Preventing conflicts with other vendors and native Braze programs

The architecture above isolates Wunderkind-powered flows without forcing you to replatform or retire existing programs:

  • Shared identity and link tracking: The bxid=} Link Template is applied to both Wunderkind and non-Wunderkind emails, so your onsite identity resolution benefits all traffic and Braze gets consistent identifiers in URLs.
  • Clear tagging: All Wunderkind canvases are tagged (wknd, wknd-email-cartabandonment, etc.), making it trivial to build filters and reports like “exclude users currently active in any wknd-* Canvas” from another vendor’s journey.
  • Mailability & unsubscribe in Braze: Wunderkind checks and sets subscription state via Braze APIs (/users/export/ids, /email/status, subscription groups), so mailability logic stays native to Braze and applies evenly across Wunderkind and non-Wunderkind sends.
  • Priority enforced at the Canvas layer: Because active_signal_email is a Braze attribute, any vendor or native program can respect it.
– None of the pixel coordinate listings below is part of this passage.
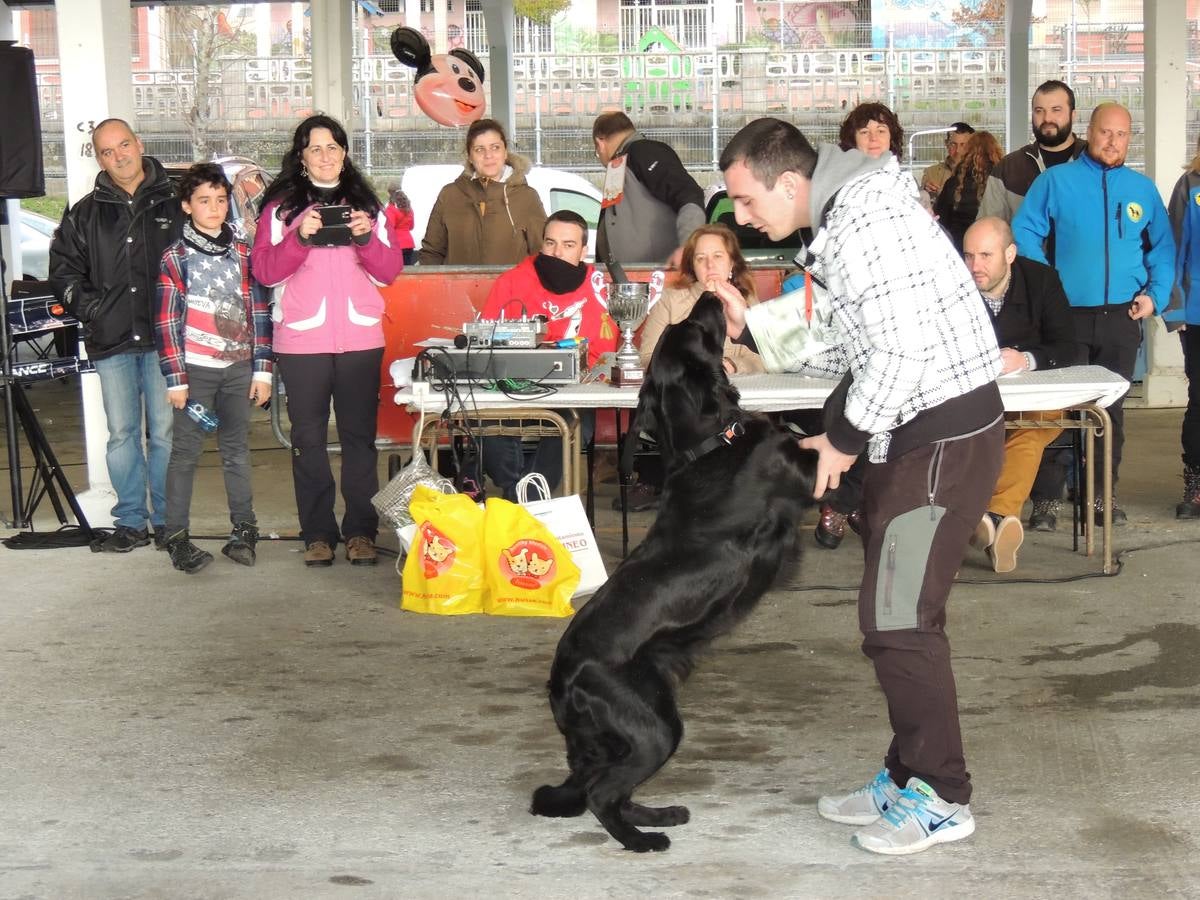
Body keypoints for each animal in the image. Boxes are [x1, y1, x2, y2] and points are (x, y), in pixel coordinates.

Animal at [532, 294, 820, 854]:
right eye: (694, 328)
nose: (711, 296)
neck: (710, 442)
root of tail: (561, 681)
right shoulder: (807, 472)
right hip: (654, 725)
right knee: (601, 793)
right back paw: (643, 840)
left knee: (606, 785)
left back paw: (659, 814)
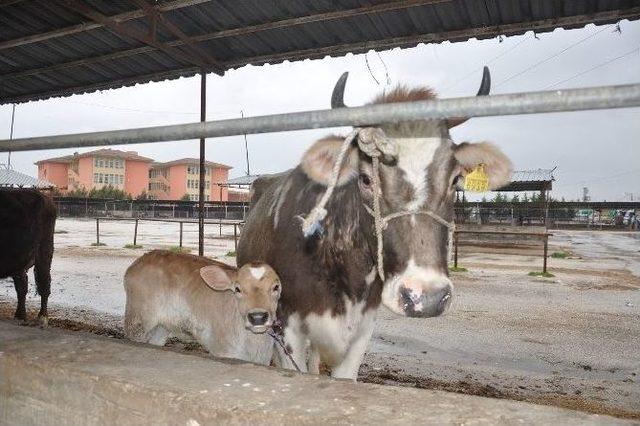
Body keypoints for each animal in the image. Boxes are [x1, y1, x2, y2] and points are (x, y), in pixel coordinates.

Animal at [0, 188, 56, 324]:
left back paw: (42, 317)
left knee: (44, 283)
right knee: (22, 286)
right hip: (18, 260)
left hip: (44, 252)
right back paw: (20, 315)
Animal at [124, 251, 282, 364]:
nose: (258, 317)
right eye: (237, 289)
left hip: (161, 327)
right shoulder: (224, 352)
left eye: (276, 287)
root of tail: (137, 262)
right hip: (137, 322)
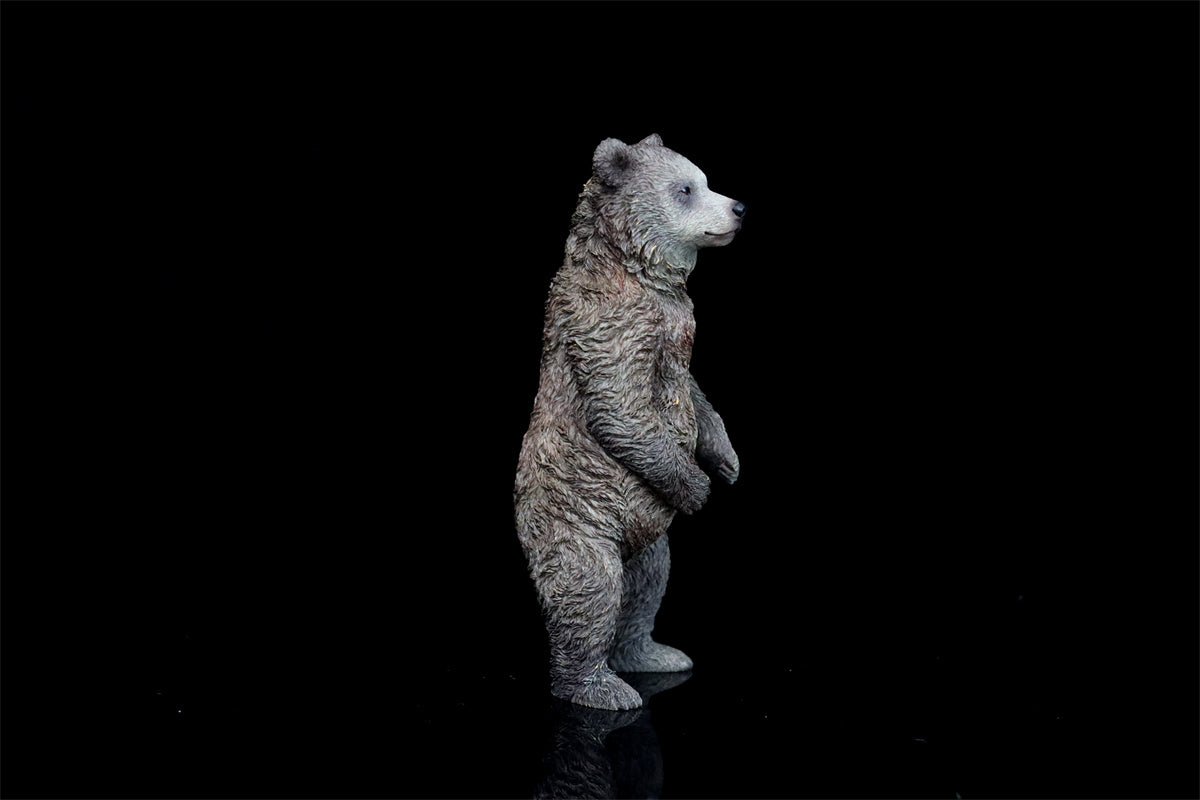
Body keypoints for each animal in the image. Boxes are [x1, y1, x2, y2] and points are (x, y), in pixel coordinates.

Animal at [514, 133, 743, 711]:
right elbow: (622, 409)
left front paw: (727, 459)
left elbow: (695, 393)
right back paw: (599, 686)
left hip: (647, 538)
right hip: (577, 517)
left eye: (705, 180)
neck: (640, 270)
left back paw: (651, 654)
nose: (739, 207)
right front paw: (696, 486)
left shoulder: (673, 326)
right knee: (590, 590)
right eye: (685, 188)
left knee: (647, 585)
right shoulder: (611, 323)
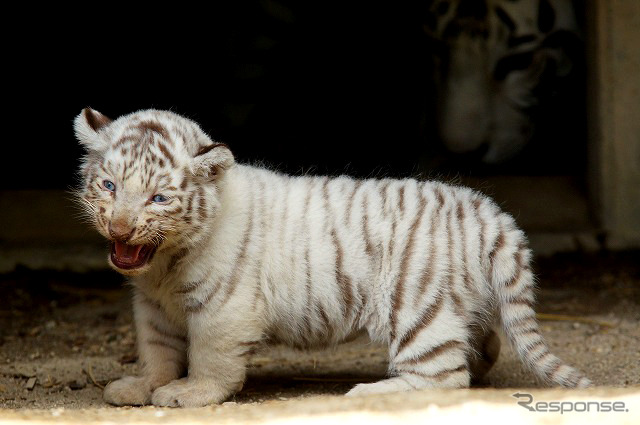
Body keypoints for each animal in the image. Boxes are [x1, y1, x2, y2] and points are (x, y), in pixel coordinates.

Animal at [74, 107, 592, 406]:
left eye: (159, 198)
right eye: (109, 186)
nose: (120, 229)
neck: (163, 263)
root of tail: (490, 213)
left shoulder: (224, 309)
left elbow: (209, 357)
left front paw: (189, 393)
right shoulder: (153, 307)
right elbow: (157, 351)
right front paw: (141, 387)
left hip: (416, 304)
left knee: (444, 375)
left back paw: (371, 392)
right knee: (479, 347)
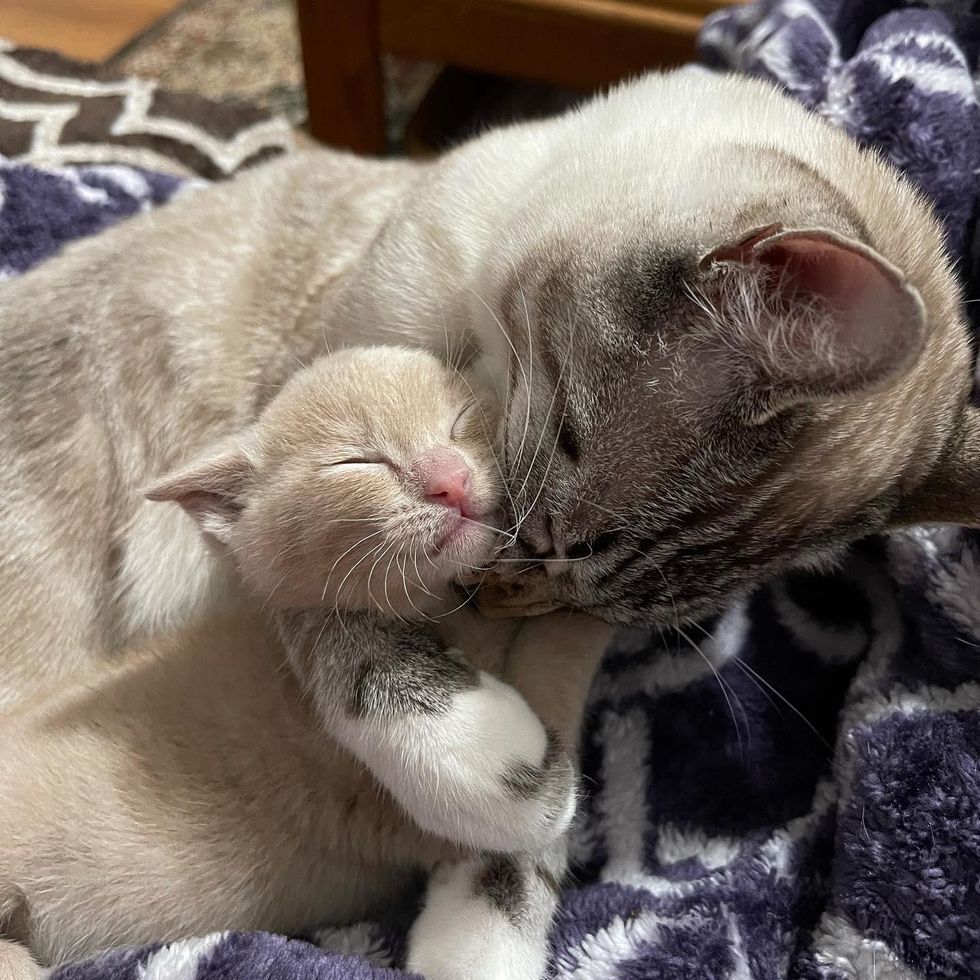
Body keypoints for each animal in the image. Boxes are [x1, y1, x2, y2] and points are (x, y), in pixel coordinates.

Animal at [0, 344, 612, 980]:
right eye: (356, 461)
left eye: (459, 420)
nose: (451, 479)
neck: (454, 614)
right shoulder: (295, 616)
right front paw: (508, 768)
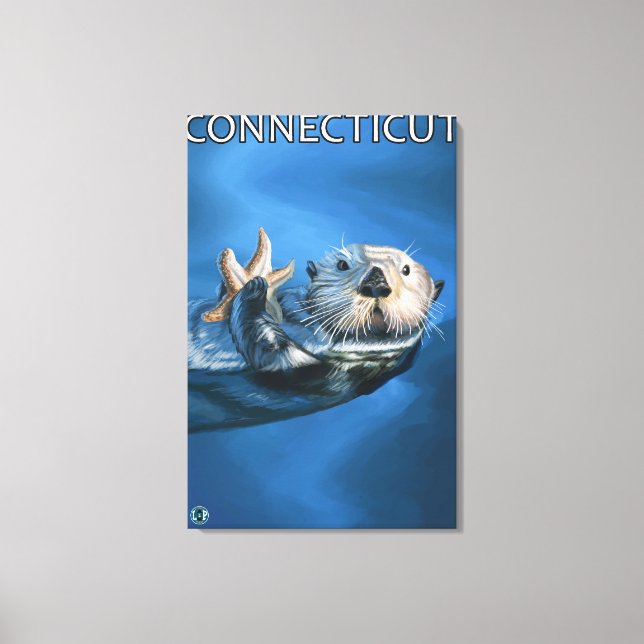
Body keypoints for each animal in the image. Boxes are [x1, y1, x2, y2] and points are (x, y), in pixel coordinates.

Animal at [188, 239, 444, 431]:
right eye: (342, 265)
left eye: (406, 270)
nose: (376, 283)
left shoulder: (324, 375)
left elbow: (274, 355)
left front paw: (254, 287)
For example, you can add a simple entry filter “where active_signal_email is null or equals none” on batch promos or third-party cart flows to avoid collisions.

The result is an architecture where Wunderkind handles identity and high-intent decisioning, while Braze remains the single source of truth for cadence, eligibility, and cross-channel orchestration. You get more send volume and revenue from abandonment and catalog programs—without duplicating flows across tools or fighting hidden conflicts.